Ein Mann täuscht mehr als sechs Jahre lang eine massive Sehbehinderung vor, genießt Vorteile eines Behindertenpasses, eines Parkausweises sowie steuerliche Vorteile. Als ihn Beamtinnen und Beamte von Kriminal- und Finanzpolizei bei Kontrollen erwischen, beläuft sich der Schaden bereits auf 900.000 Euro. Fälle wie diese präsentierten Finanz- und Innenministerium zum fünfjährigen Bestehen der gemeinsamen Taskforce "SOLBE" (Sozialleistungsbetrug). Seit dem Start der Einheit wurden insgesamt 89 Millionen Euro Schaden aufgedeckt.
Zuletzt wurden die Kontrollen laut Taskforce-Leiter Gerald Tatzgern um zehn bis 15 Prozent verstärkt, 14 Millionen Euro Schaden wurde allein im ersten Halbjahr 2023 entdeckt. Mehr als 2.200 Fälle wurden bisher bearbeitet, mit 2.288 Tatverdächtigen. "72 Prozent von ihnen sind ausländische Staatsbürger", erklärte Innenminister Gerhard Karner (ÖVP). Die Top 5 der Herkunftsländer seien laut Tatzgern Afghanistan, Syrien, Ukraine, Serbien und Bosnien-Herzegowina.
Aufklärungsquote: 99,5 Prozent
Mehr als die Hälfte der Anzeigen entfallen auf Wien. Es handle sich um ein Kontrolldelikt, vermehrte Kontrollen würden also zu mehr Fällen führen, vermehrte Aufklärung diene wiederum der Abschreckung. Die Aufklärungsquote liegt laut Karner aktuell bei 99,5 Prozent, man arbeite mit ausländischen Behörden in weltweit 80 Ländern zusammen.
Die kontrollierenden Beamten stoßen großteils auf drei Arten von Delikten:
- Widerrechtlicher Bezug von Ausgleichszulagen zur Pension, obwohl die Person ihren Wohnsitz in Österreich nur vortäuscht
- Der Bezug von Sozial- oder Arbeitslosenhilfe, obwohl die Person Einkünfte hat (häufigster Fall)
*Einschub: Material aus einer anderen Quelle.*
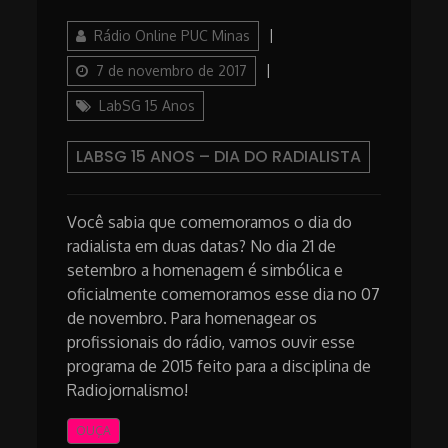
Author
Posted
Rádio Online PUC Minas
on
Categories
7 de novembro de 2017
LabSG 15 Anos
LABSG 15 ANOS – DIA DO RADIALISTA
Você sabia que comemoramos o dia do
radialista em duas datas? No dia 21 de
setembro a homenagem é simbólica e
oficialmente comemoramos esse dia no 07
de novembro. Para homenagear os
profissionais do rádio, vamos ouvir esse
programa de 2015 feito para a disciplina de
Radiojornalismo!
OUÇA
- Der widerrechtliche Bezug von Familienbeihilfe mit gefälschten Geburtsurkunden
Mehr als 25.000 Kontrollmaßnahmen führe man im Jahr circa durch. Unter anderem wurde eine Dame, die einen lukrativen Parfumhandel führe, dabei erwischt, Notstandshilfe zu beziehen. Knapp eine Million Euro Schaden wurden aufgedeckt. In einem anderen Fall wurde Arbeits- und Notstandshilfe bezogen, obwohl die Person mehr als 300 Tage im Jahr nicht im Land gelebt hatte. Schadenssumme: 200.000 Euro.
Freiheitsstrafe bis zu zehn Jahren
Wer bei solchen Delikten erwischt wird, dem droht bei Betrug eine Freiheitsstrafe von bis zu sechs Monaten. Sind gefälschte Unterlagen und ein größerer Schaden im Spiel, drohen bis zu drei Jahre. Agiert man in einer kriminellen Organisation (häufig mit dem Waschen von Schwarzgeld über fiktive Firmen), drohen bis zu fünf Jahre. Als Höchststrafe sind bis zu zehn Jahre vorgesehen, wenn der Schaden über 300.000 Euro hinausgeht.
Laut Finanzminister Magnus Brunner (ÖVP) dürfe das Sozialsystem "keine Einbahnstraße sein", die man ausnutze. Engmaschige Kontrollen sollen verhindern, "dass sich jemand ungerechtfertigt Sozialleistungen erschleicht".